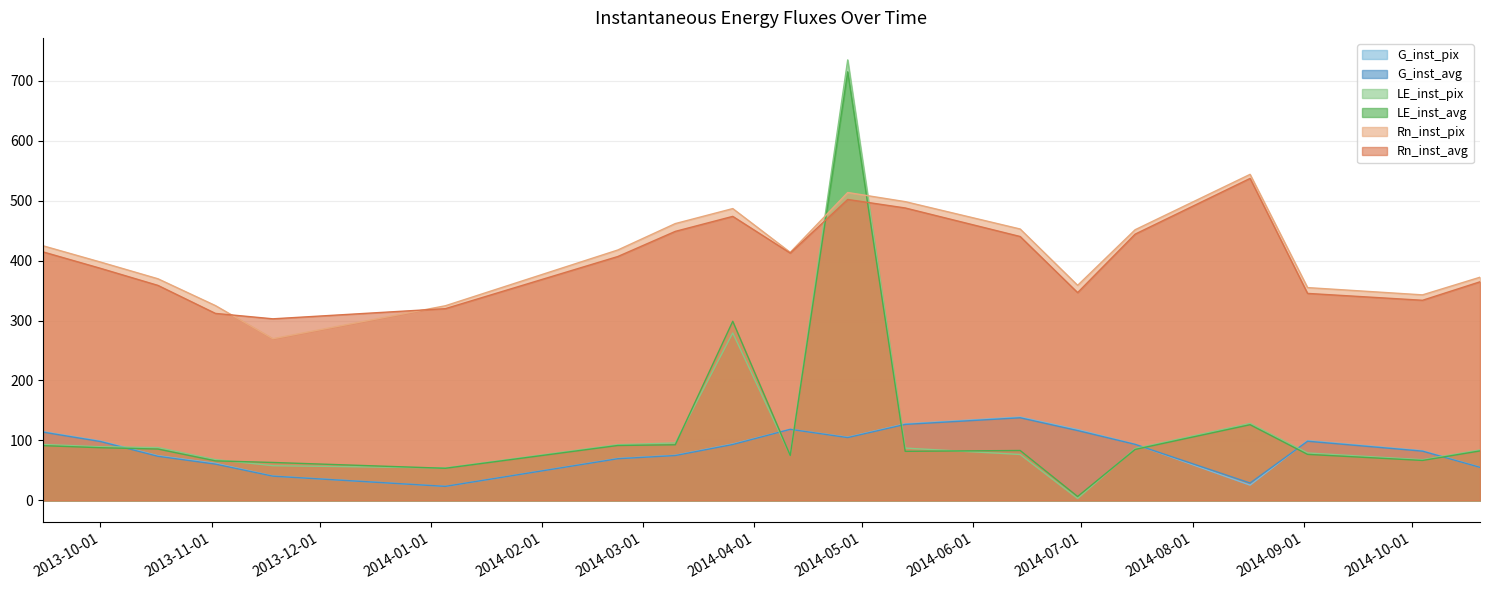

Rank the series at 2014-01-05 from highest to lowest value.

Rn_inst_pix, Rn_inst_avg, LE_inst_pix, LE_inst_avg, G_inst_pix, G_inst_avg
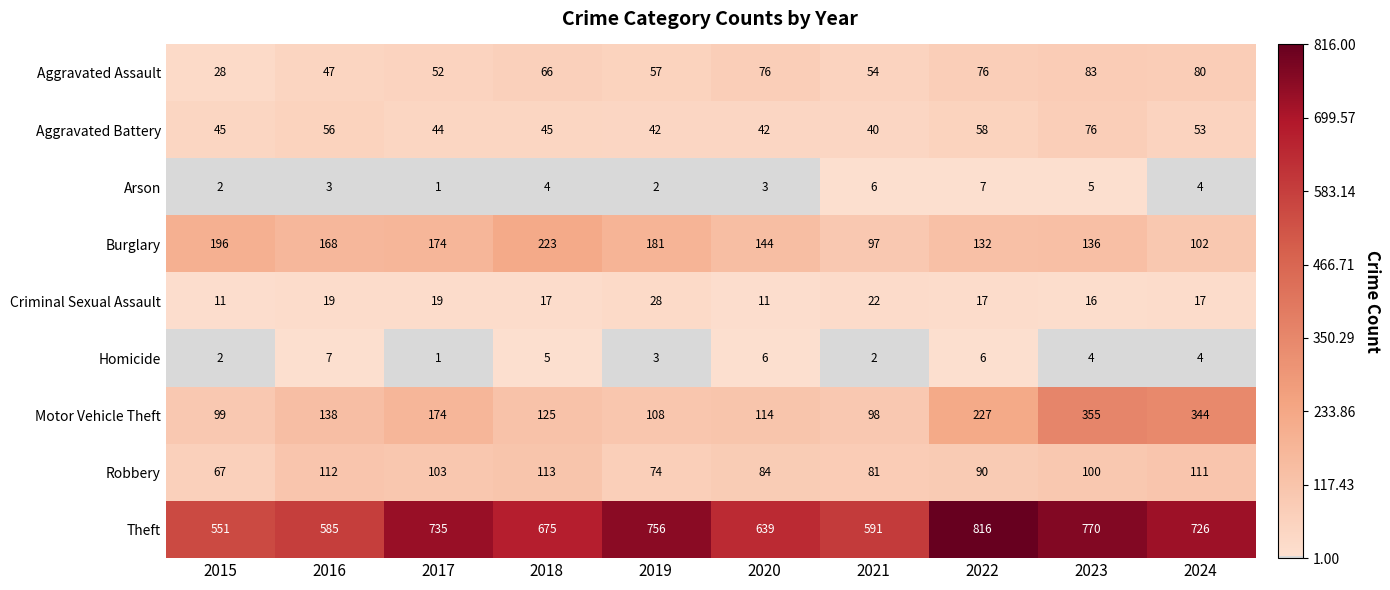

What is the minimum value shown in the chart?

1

• • •

◆ TASK: Convert the data from the line that contains "LE_inst_avg, G_inst_pix, G_inst_avg" through the end of the data into a JSON list of strings, one string per line, with blank lines left out. Leave the pictures out of the list.

◆ PROBLEM SOLUTION:
[
  "Rn_inst_pix, Rn_inst_avg, LE_inst_pix, LE_inst_avg, G_inst_pix, G_inst_avg",
  "What is the minimum value shown in the chart?",
  "1"
]